Useful Terminology for Financial Aid
Financial Aid: Financial aid from the federal government to help you pay for education expenses at an eligible college or career school. Grants, loans and work-study are types of federal student aid. You must complete the FAFSA form to apply for this aid.
Satisfactory Academic Progress or SAP: A school’s standards for satisfactory academic progress toward a degree or certificate offered by that institution. Check with your school to find out its standards.
College Credit: Recognition by a school or college that a student has fulfilled a requirement leading to a degree.
Attempted Credit: Credit having been tried without success.
Earned Credit: Credits completed successfully.
Transfer Credit: Educational experiences or courses taken from one university but granted credit at another institution.
Grade Point Average: Grade Point Average is the measure of a student's academic achievement; calculated by dividing the total number of grade points received by the total number attempted.
High School Credit: Credit that counts towards a high school diploma
College Degree or Certificate: An academic award for completion of a course or major.
Timeframe Limits: The maximum number of credits for which one can receive federal financial aid.
Credit Limit: This is a limit on the total number of college credits you have attempted.
Pace: Number of credits attempted compared to number of credits earned. If the number of attempted credits is much higher than the number of credits earned, then a student is not passing satisfactory academic pace.
Disbursement: Payment of federal student aid funds to the borrower by the school. Students generally receive their federal student aid in two or more disbursements.
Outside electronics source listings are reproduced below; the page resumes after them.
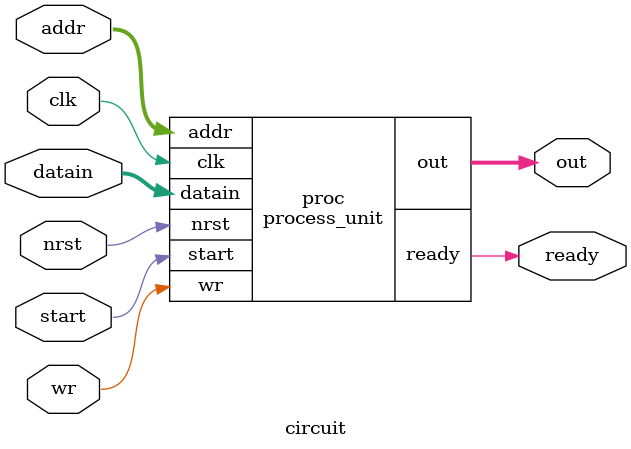
<source format=sv>
  module memory( input logic rd, wr, clk, input logic [9:0] rdaddr, wraddr,
                input logic [15:0] in, output logic [15:0] out
  );
    logic [15:0] mem [0:1023];
    assign out = rd ? mem[rdaddr] : out;
    always_ff @(posedge clk) if (wr) mem[wraddr] <= in;
  endmodule

  module arithmetic_unit(input nrst, clk, push,en,
                input logic [15:0] d, input logic [2:0] op,
                output logic [15:0] out, output logic [9:0] cnt
  );

  const logic read = 1;
  const logic write = 1;
  logic prev_load;
  logic [9:0] read_addr,write_addr;
  logic [15:0] top,register,data,read_value,second;

  memory stos(read,write,clk,read_addr,write_addr,data,read_value);

  assign register = prev_load ? read_value : top;
  assign out = register;
  always_ff @(posedge clk or negedge nrst)
  if(!nrst) begin 
    top <= 0;
    cnt <= 0;
    prev_load <= 0;
    read_addr <= 0;
    write_addr <= 0;
  end else if(push & en) begin 
    prev_load <= 0;
    data <= second;
    second <= top;
    top <= d;
    read_addr <= cnt - 2;
    write_addr <= cnt - 2;
    cnt <= cnt + 1;
  end else if (en) begin
    unique case(op)
    0 : begin 
      write_addr <= cnt - 2;
      data <= second;
      if(register[15] || register == 0) top <= 0; else top <= 1;
      prev_load <= 0;
    end
    1 : if(cnt > 0) begin 
      write_addr <= cnt - 2;
      data <= second;
      top <= 0 - register;
      prev_load <= 0;
    end
    2 : if(cnt > 1) begin 
      prev_load <= 0;
      top <= register + second; 
      second <= read_value; 
      read_addr <= cnt - 3;
      write_addr <= cnt - 2;
      data <= read_value;
      cnt <= cnt - 1; 
    end
    3 : if(cnt > 1) begin 
      top <= register * second; 
      second <= read_value; 
      read_addr <= cnt - 3;
      write_addr <= cnt - 2;
      data <= read_value;
      cnt <= cnt - 1; 
      prev_load <= 0;
    end
    4 : if(cnt > 1) begin 
      top <= second; 
      second <= register; 
      prev_load <= 0;
      write_addr <= cnt - 2;
      data <= register;
    end
    5 : if(cnt > 0) begin
      if(register != 0) begin
        prev_load <= 1;
        write_addr <= cnt - 2;
        data <= second; 
        second <= register;
        read_addr <= cnt - 2 - register[9:0];
        cnt <= cnt + 1; 
      end
      else begin 
        prev_load <= 0;
        write_addr <= cnt - 2;
        data <= second;
        second <= register;
        read_addr <= cnt - 2;
        top <= second;
        cnt <= cnt + 1;
      end
    end
    6 : if(cnt > 0) begin 
      prev_load <= 0;
      top <= second; 
      second <= read_value;
      read_addr <= cnt - 3;
      write_addr <= cnt - 2;
      data <= read_value;
      cnt <= cnt - 1; 
    end
    7 : if(cnt > 0) begin 
      prev_load <= 0;
      top <= second; 
      second <= read_value;
      read_addr <= cnt - 3;
      write_addr <= cnt - 2;
      data <= read_value;
      cnt <= cnt - 1; 
    end
    endcase
  end else top <= prev_load ? read_value : top;
  endmodule

  module process_unit(input clk, nrst, wr, start, input logic [9:0] addr, 
                      input logic [15:0] datain, output ready, output logic [15:0] out);
    const logic READY = 1, BUSY = 0;
    logic [9:0] program_counter, write_addr;
    logic [15:0] instruction,data;
    logic en,state,write,push;
    memory code(1,write,clk,program_counter,write_addr,data,instruction);
    arithmetic_unit ar(nrst,clk,push,en,instruction[14:0],instruction[2:0],out,);
    always_comb begin 
      en = 0;
      push = 0;
      if(!ready) begin 
        en = !(instruction[15] & instruction[14]);
        push = !instruction[15];
      end
    end
    always_ff @(posedge clk or negedge nrst)
    if(!nrst) begin 
      program_counter <= 0;
      ready <= 1;
      state <= READY;
      write <= 0;
    end else case(state)
    READY: if(ready) begin 
      if(start) begin 
        ready <= 0;
        state <= BUSY;
        program_counter <= 0;
        write <= 0;
      end else if (wr) begin
        write <= 1; 
        data <= datain;
        write_addr <= addr;
      end else write <= 0;
    end
    BUSY: if(instruction[15]) begin 
      if(instruction[14]) begin 
        ready <= 1;
        state <= READY;
        program_counter <= 0;
      end
      else begin 
        if(instruction[2:0] == 7) program_counter <= out[9:0];
        else program_counter <= program_counter + 1;
      end
    end else program_counter <= program_counter + 1;
    endcase
    
  endmodule


  module circuit (input clk, nrst, wr, start, 
                        input logic [9:0] addr, input logic [15:0] datain, 
                        output ready, output logic [15:0] out);
    process_unit proc(clk, nrst, wr, start, 
                        addr,datain, 
                        ready,out);
  endmodule
</source>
Academic Probation/Warning/Suspension: Each college has a policy for letting students know when they do not make good academic progress. This is called a warning or probation. The student must improve their grades or their academic work or else they will be dismissed or suspended from continuing to study at that college.
Appeal: Request for a review of the decision about SAP or other policies. Students may write a letter or present other evidence about their situation with their request for a different outcome.
Notice: Written communication about a student’s status
Cumulative maximum: Total number of credits allowed to be paid by financial aid for a degree, certificate, or scholarship.
Mitigating circumstances (leaves of absence, professional discretion): A student may be able to change their financial aid information if there are circumstances way beyond your control.
Verification: The process your school uses to confirm that the data reported on your FAFSA form is accurate. Your school has the authority to contact you for document.